=== Data for processing ===
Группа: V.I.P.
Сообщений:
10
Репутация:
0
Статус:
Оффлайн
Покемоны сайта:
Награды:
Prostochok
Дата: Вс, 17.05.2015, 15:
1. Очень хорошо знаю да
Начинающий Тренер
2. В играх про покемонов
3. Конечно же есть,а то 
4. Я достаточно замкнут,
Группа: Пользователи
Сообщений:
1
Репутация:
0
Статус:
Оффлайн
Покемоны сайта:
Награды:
===
What to work on: Repeat every record exactly, so that nothing is lost or altered.

Task response:
Группа: V.I.P.
Сообщений:
10
Репутация:
0
Статус:
Оффлайн
Покемоны сайта:
Награды:
Prostochok
Дата: Вс, 17.05.2015, 15:
1. Очень хорошо знаю да
Начинающий Тренер
2. В играх про покемонов
3. Конечно же есть,а то 
4. Я достаточно замкнут,
Группа: Пользователи
Сообщений:
1
Репутация:
0
Статус:
Оффлайн
Покемоны сайта:
Награды:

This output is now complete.